Global airline profits are forecast to be roughly half of 2025 levels throughout 2026 [1].
This projection suggests a decoupling of demand and profitability. While more people are flying, the cost of operating those flights is rising faster than airlines can raise fares or optimize routes.
The International Air Transport Association said that global airline earnings for 2026 are projected at $23 billion [2]. This decline comes despite a projected 3.5% growth in passenger numbers after removing the impact of the Middle East conflict [3].
The primary driver of the profit crash is a surge in operational costs. Jet fuel prices are expected to rise by about 70% [4]. These costs, combined with disruptions linked to the Middle East conflict, are eroding profit margins across the worldwide market [4], [5].
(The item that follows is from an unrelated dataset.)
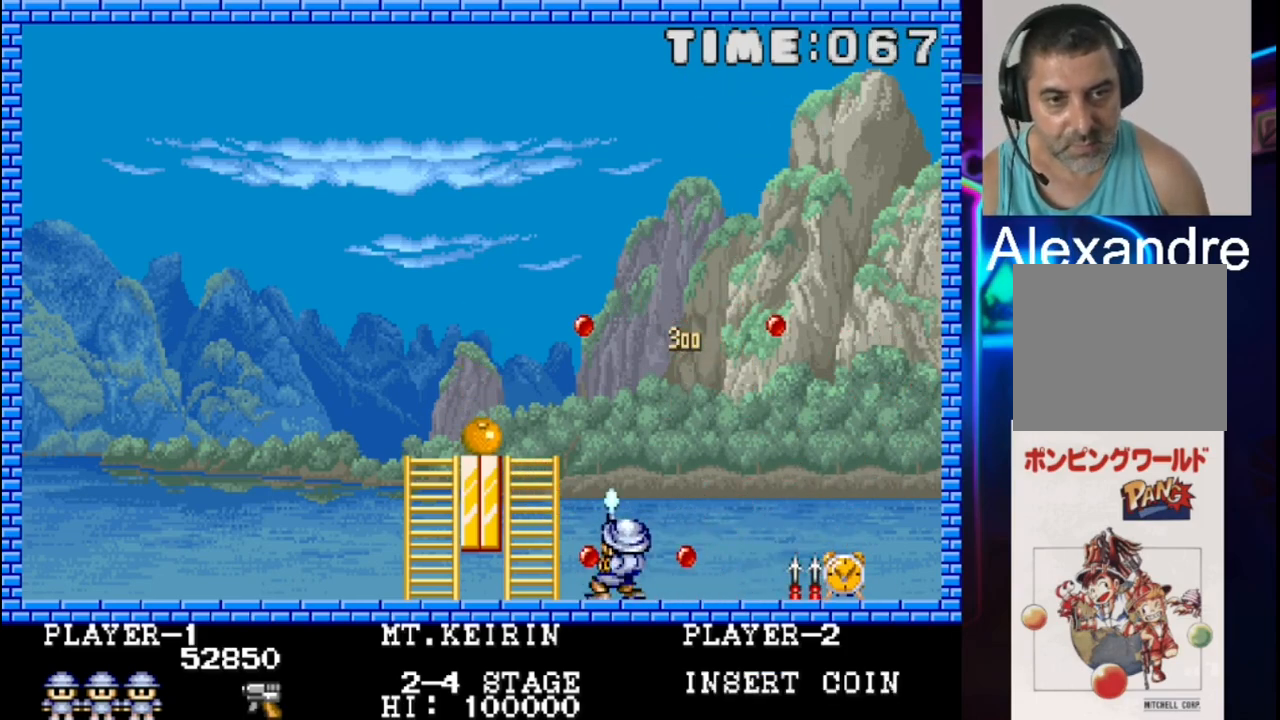
{"buttons": [], "events": []}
Industry analysts said the volatility in energy markets is creating a precarious environment for carriers. The combination of geopolitical instability and fuel price shocks means that increased traffic is not translating into financial gains, a trend that threatens the stability of less capitalized airlines.
Flight paths have been altered and fuel efficiency has dropped due to conflict-related rerouting. These operational hurdles add further pressure to the bottom line as airlines struggle to balance the cost of fuel with the necessity of maintaining global connectivity [5].
“Global airline earnings in 2026 are projected at $23 billion.”
The forecast highlights a vulnerability in the aviation industry where volume growth cannot offset systemic cost increases. If fuel prices continue to climb by the projected 70%, airlines may be forced to implement significant fare hikes or reduce flight frequencies to maintain viability, potentially slowing the recovery of global tourism and business travel.